# TASK TO CARRY OUT:
The required output is all lines below that contain the word "each".

# DATA BELOW:
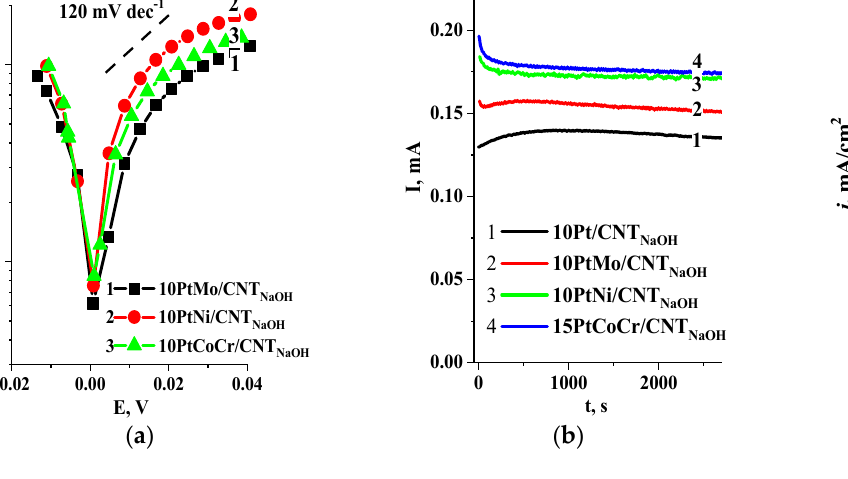
Figure 4. ( a ) Polarization curves in Tafel coordinates for platinum-modified materials (indicated in Figure), O 2 , 0.1 M KOH, 5 mV/s, 1500 rpm; ( b ) Chronoamperometric measurements at 0.4 V, 650 rpm; ( c ) Limiting current as a function of electrode rotation speed.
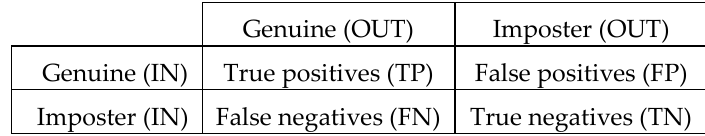
Figure 9. Confusion matrix in a verification stage and definition of each variable.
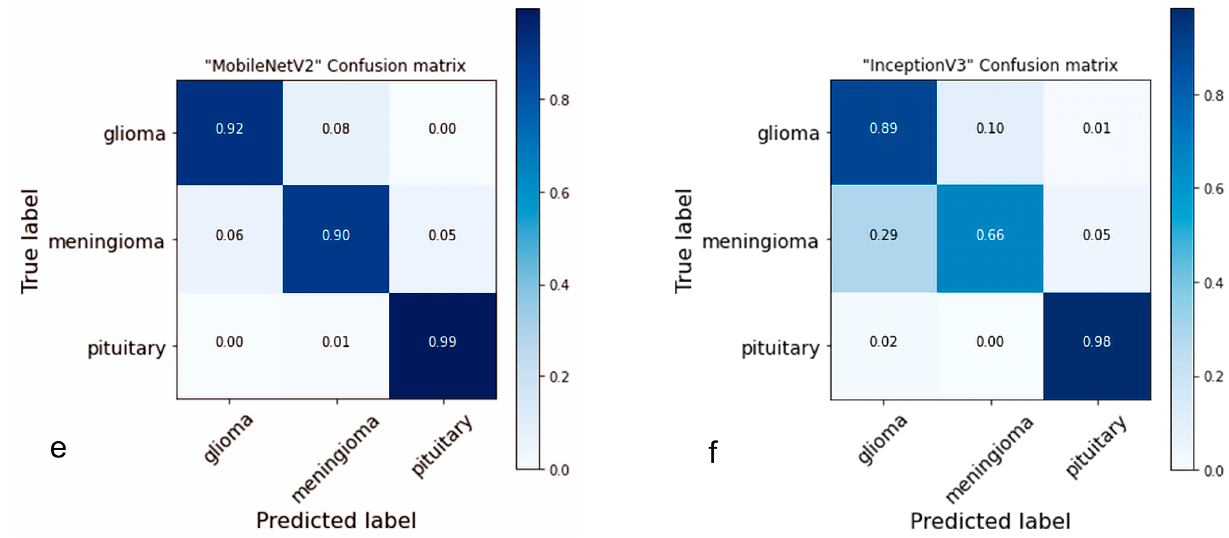
Figure 7. The confusion matrices of the proposed and pre-trained models on the testing data are presented in Figure 7. The figure displays the prediction rate of each model. Specifically, ( a ) illustrates that the proposed model achieved a high accuracy rate of 98.04%. Comparatively, ( b ) shows that VGG16 obtained an accuracy rate of 90.70%, ( c ) reveals that VGG19 achieved 92.82%, ( d ) demonstrates that the accuracy rate of ResNet50 was 94.77%, ( e ) indicates that MobileNetV2 achieved 93.47%, and lastly, ( f ) depicts that InceptionV3 achieved an accuracy rate of 85.97%.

# TASK OUTPUT:
Figure 9. Confusion matrix in a verification stage and definition of each variable.
Figure 7. The confusion matrices of the proposed and pre-trained models on the testing data are presented in Figure 7. The figure displays the prediction rate of each model. Specifically, ( a ) illustrates that the proposed model achieved a high accuracy rate of 98.04%. Comparatively, ( b ) shows that VGG16 obtained an accuracy rate of 90.70%, ( c ) reveals that VGG19 achieved 92.82%, ( d ) demonstrates that the accuracy rate of ResNet50 was 94.77%, ( e ) indicates that MobileNetV2 achieved 93.47%, and lastly, ( f ) depicts that InceptionV3 achieved an accuracy rate of 85.97%.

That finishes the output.